Of course, “sell in May and go away” refers to the market’s historic pattern of performing best for the six months from Nov. 1-April 30 and worst from May 1-Oct. 31. Since 1950, the Dow has posted an average gain of 7.5% in the “best six months” vs. a paltry 0.3% advance (and some historic declines) during the May-October timeframe, according to The Stock Traders’ Almanac.
In other words, “sell in May” might yet prove to be a good strategy in 2013 and the tally doesn’t really count until the end of the “worst six months” period.
On the other hand, this May’s gains suggest the folly of following any number of pop-culture market indicators, including (but not limited to): The Super Bowl Indicator, the hemline indicator, the Sports Illustrated swimsuit cover girl indicator, the lipstick indicator, etc. etc.
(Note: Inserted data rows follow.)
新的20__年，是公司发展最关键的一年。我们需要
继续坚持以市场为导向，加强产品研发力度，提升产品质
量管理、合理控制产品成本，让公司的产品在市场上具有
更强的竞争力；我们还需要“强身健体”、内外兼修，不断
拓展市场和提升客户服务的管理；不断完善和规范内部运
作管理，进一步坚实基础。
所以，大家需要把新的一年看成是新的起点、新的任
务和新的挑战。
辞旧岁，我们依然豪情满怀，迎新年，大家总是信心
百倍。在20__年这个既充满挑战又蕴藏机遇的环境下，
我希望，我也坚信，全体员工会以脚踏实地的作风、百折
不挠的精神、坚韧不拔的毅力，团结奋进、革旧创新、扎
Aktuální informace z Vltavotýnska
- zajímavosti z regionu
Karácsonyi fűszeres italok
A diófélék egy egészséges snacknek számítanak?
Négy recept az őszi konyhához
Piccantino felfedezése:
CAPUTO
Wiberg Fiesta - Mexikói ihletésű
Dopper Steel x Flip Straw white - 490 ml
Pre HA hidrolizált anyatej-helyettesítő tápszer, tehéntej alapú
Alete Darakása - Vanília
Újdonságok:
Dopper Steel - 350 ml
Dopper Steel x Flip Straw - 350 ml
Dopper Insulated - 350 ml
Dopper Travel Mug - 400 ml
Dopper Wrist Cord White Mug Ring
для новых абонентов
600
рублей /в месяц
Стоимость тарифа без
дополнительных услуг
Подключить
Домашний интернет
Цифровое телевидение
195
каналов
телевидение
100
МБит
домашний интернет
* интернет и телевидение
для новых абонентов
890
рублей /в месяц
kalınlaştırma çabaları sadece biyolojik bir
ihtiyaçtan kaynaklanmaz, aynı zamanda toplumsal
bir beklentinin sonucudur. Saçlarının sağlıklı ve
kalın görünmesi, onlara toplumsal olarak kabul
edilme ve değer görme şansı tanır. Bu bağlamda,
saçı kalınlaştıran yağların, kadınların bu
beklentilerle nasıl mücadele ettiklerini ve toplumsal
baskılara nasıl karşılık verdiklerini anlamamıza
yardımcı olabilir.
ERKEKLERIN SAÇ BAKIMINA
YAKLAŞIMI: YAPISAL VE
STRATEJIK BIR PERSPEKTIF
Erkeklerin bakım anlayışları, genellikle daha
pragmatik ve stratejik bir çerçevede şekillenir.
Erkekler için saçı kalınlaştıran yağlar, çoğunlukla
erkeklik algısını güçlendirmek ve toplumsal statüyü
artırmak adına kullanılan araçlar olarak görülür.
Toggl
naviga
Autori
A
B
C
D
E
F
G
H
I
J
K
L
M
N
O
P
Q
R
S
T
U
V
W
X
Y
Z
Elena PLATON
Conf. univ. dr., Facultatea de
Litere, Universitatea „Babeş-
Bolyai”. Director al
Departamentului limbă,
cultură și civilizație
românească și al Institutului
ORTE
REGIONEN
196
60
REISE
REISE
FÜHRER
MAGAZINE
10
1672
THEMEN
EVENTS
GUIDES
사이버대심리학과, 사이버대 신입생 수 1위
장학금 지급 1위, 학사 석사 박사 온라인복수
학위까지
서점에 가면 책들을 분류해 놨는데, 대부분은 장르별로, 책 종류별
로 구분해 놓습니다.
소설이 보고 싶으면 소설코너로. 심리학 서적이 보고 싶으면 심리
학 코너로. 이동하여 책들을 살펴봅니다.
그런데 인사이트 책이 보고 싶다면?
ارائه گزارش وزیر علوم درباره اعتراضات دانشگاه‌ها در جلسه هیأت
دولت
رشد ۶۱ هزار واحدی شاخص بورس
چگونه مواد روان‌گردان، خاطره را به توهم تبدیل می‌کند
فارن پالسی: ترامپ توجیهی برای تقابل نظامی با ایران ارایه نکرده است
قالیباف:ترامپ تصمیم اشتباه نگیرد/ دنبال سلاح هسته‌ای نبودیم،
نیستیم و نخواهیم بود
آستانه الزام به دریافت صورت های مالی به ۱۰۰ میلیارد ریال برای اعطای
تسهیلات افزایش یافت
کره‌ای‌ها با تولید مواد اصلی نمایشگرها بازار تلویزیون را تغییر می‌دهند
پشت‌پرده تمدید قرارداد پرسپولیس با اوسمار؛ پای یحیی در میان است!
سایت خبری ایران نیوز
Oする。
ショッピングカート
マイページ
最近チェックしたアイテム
Any statistician would tell you there simply isn’t enough of a sample size for any of the above to be relevant. And at the end of the day (and the month), the factors that have driven the stock market to its recent record heights remain intact, notably: unprecedented support from global central banks, a slowly but surely improving U.S. economy, record corporate profit margins, attractive valuations relative to bonds, and performance anxiety from under-invested money managers, much less those who’ve actively bet against the rally.
For these and other reasons, bulls are feeling a bit haughty as May comes to a close, and can rightly chastise the bears for repeatedly being dead wrong about the market’s fate in recent years.
That said, as Henry and I discuss in the accompanying video, the past few weeks have featured some market action that should give bulls pause, including:
- Rising Treasury yields, with the 10-year note eclipsing 2% for the first time in a year
- Renewed strength in the dollar and corresponding weakness in emerging markets and commodities and commodity-focused currencies, such as the Aussie dollar
- Wild and dramatic swings in Japan’s stock market, which has suffered three sessions of losses above 3% in the past 10 days, including a 7.3% tumble on May 23.
As Business Insider’s Joe Weisenthal writes: “Something's up. Everyone can tell. But nobody is quite sure what it is.”
Rest assured, the hunt for the answer – and the bull-bear debate – won’t stop as the calendar turns from May to June.